I have been depressed
before, once during the winter a few months before I got pregnant with
Noah, so just a little over a year ago. I took medication and had never
been so content, so happy, so NOT at all OCD. It was great. Then I got
pregnant three months later and went off it immediately. I am not depressed right now, I think. But there are some dark days. There are flashes of anxiety and a lot of aloneness. I know where the doctors are and I know there are medications and group therapy but they are not proven safe for breastfeeding or anywhere near my home. So I go on. For now.
Then, Noah was born and my life had purpose. It was like being hired for my dream job with an annual salary of five million dollars. I came home from the hospital and my C-Section scar hurt like a motherfucker and my inlaws were here and I never slept again, the end. Or so it seemed.
But actually, it got easier and more routine but only after getting so so hard. I got over the 2-3 weeks of "normal" baby blues when your "adjusting" hormones leave you peeing and sweating out gallons of excess fluid. I am not going to lie or sugar coat this: it was rough.Lots of yelling at Marc and lots of crying at anything and everything. It did get better. I actually felt my mood levels getting better by the end of that first month. Blah blah blah some time passed and Noah slept through the night solidly for about five weeks and then he stopped sleeping at around 17 weeks old and then he returned to better sleeping patterns at around 20 weeks old, WHICH WAS LAST WEEK.
Being a mom, a stay at home mom, is something that I have always wanted.
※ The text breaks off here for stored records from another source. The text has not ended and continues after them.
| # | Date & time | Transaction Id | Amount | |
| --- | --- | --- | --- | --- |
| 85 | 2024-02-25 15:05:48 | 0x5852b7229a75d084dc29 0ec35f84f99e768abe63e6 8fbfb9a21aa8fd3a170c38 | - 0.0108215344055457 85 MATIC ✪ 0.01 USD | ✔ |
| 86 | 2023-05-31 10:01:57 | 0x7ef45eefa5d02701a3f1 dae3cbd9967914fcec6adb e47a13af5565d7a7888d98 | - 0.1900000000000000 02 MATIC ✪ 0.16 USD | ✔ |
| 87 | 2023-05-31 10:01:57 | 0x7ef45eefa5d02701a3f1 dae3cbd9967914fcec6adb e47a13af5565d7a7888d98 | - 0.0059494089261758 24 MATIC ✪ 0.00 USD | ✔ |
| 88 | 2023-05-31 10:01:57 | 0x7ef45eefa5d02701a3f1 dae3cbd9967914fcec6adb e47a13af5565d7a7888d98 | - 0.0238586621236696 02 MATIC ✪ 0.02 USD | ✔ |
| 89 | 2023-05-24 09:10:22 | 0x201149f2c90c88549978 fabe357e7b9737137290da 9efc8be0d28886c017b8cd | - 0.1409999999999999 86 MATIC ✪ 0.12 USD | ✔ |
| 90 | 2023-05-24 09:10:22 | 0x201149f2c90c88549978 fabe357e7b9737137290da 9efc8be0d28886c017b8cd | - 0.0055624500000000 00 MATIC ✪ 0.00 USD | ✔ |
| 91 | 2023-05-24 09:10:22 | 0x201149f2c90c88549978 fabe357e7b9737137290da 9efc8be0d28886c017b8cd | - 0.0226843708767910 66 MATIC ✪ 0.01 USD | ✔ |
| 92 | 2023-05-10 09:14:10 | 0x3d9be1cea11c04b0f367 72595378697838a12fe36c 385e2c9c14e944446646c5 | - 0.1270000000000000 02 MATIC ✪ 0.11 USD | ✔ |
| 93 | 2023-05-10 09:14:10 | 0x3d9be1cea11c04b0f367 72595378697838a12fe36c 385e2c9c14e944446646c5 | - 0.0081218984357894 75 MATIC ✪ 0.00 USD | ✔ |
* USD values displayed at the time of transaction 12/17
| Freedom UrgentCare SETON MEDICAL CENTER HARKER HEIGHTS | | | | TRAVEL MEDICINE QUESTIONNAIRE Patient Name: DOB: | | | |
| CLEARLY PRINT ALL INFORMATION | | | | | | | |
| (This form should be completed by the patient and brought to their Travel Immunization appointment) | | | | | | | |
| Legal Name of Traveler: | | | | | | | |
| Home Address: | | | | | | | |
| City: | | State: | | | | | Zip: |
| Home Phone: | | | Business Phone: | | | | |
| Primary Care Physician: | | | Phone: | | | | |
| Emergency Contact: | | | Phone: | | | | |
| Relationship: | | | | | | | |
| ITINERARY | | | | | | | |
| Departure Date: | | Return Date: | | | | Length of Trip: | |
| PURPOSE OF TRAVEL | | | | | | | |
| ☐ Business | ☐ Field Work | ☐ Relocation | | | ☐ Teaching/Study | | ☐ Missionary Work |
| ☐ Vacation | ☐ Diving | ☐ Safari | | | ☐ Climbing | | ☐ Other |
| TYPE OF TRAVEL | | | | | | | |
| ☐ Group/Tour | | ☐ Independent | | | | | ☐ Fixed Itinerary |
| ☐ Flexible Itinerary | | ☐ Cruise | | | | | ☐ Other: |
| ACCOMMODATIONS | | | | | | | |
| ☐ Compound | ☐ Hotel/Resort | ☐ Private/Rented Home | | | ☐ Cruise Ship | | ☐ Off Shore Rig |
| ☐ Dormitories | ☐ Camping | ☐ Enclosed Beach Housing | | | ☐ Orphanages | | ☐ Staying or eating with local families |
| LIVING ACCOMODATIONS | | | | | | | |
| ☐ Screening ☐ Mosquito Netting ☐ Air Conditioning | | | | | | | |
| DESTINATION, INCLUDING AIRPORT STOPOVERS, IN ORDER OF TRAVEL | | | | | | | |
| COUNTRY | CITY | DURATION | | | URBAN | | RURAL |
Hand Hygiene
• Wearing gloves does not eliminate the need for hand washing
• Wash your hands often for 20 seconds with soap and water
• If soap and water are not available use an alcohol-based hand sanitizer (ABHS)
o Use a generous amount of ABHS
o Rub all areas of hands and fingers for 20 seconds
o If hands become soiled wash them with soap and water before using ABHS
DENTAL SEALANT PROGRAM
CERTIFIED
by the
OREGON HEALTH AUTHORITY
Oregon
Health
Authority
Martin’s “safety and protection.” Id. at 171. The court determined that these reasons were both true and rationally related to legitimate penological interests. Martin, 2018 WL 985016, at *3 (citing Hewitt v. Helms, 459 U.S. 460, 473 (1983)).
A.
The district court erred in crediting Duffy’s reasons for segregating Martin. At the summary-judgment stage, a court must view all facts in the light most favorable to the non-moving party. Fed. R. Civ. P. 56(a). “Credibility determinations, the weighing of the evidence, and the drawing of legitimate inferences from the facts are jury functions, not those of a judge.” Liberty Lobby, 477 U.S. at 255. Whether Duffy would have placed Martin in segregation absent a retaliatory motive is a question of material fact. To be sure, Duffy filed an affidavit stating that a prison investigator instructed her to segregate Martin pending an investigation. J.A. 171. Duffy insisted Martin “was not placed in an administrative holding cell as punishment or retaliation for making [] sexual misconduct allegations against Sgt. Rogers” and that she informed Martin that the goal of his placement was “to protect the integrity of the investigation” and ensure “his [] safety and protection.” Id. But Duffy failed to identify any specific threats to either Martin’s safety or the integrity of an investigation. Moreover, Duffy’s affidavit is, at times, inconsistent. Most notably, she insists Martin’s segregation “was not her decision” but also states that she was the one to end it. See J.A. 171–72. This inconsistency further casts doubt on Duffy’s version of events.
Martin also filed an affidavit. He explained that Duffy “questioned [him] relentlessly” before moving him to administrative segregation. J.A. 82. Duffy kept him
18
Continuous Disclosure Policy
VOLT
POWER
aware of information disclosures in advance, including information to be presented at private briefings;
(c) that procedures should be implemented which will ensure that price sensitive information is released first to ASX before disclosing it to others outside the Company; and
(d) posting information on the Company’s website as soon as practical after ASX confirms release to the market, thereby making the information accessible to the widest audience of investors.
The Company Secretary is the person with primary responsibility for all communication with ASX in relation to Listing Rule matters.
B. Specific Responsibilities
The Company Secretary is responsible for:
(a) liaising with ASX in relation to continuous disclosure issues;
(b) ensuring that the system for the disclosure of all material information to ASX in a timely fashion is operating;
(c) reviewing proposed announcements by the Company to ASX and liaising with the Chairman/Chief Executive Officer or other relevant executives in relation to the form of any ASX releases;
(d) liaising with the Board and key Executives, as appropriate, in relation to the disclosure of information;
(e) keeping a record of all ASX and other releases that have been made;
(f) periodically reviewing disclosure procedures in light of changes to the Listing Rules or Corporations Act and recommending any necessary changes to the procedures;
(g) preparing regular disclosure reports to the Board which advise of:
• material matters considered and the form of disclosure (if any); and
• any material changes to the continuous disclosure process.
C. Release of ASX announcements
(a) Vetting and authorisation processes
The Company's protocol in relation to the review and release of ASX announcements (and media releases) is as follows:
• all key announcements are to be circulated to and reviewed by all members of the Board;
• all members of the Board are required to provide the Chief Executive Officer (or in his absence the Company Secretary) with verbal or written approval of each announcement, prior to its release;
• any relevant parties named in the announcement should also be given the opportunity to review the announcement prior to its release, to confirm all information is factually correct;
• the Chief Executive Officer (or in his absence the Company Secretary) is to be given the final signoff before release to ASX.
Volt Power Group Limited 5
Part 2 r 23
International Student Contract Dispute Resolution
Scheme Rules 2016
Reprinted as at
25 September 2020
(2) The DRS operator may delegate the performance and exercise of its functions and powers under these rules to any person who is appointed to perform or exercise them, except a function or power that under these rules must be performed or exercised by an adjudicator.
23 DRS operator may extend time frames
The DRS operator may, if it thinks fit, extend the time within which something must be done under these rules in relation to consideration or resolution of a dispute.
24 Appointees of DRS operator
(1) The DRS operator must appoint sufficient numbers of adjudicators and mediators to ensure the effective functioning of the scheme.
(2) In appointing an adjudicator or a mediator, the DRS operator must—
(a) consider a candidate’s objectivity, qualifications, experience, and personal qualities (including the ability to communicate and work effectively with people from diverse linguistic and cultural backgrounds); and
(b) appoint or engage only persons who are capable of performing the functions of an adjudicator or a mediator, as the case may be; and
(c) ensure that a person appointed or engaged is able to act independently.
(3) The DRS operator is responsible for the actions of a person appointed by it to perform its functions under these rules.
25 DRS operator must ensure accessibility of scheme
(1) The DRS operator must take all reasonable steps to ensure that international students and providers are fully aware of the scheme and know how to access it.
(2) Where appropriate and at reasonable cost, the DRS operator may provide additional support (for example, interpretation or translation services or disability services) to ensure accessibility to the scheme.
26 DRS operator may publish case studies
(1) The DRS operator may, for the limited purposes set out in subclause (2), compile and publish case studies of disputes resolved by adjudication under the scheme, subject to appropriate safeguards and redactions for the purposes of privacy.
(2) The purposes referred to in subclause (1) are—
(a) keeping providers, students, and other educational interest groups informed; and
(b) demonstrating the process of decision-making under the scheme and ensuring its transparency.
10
I also think I am a good mother. I love Noah so much that it makes me dizzy. I choke when I think about what he will face in our unfair and cruel world. When I hold him at night before he goes to sleep I think about the women he will love one day and the things he will choose for his life and I can actually feel pain and joy for him. I spend hours staring at his soft supple skin, I rub my fingers up and down his round rosy cheeks and I bury my face in his neck and inhale so deeply that I hope to burn his milky baby-smell into my brain. Some nights after I put him to sleep I actually miss him and I wish he was right here with me smiling and cooing - even though I am staring at him on the video monitor. I miss his physical presence; his body weight on my chest, drooling on my neck.
Each day with Noah is pure joy. Our days are painfully similar and routine but vastly different too. Motherhood is lonely. I only know a few other mothers who have babies Noah's age. Contrary to the way I represent myself on this here blog, I am a nice person who does not say FUCK in regular conversation unless you give me large quantities of red wine or gin. But these mothers have not returned my emails and several of them have gone back to work and I find myself hoping that my mother will stop by for fifteen minutes to say hello and drop off a wholesale-size bin of cat litter just so that I can say something other than did you make a poopie? a stinky stinky poopie?.
I love every minute with Noah. Each day he comes alive even more. He makes sounds and babbles at me and laughs and coos and cackles when I sing the Blue Bird song and blow on his tummy. He looks deep into my eyes when we nurse and I cannot stop staring at him because when I look into his eyes I am looking into my own and it absolutely boggles my mind. I am proud of course of how I have taught him to linger in bed and cuddle and nap until ten o'clock each morning. If nothing else, I am thrilled to have passed on my beautiful eyes and my ability to excel at utter laziness.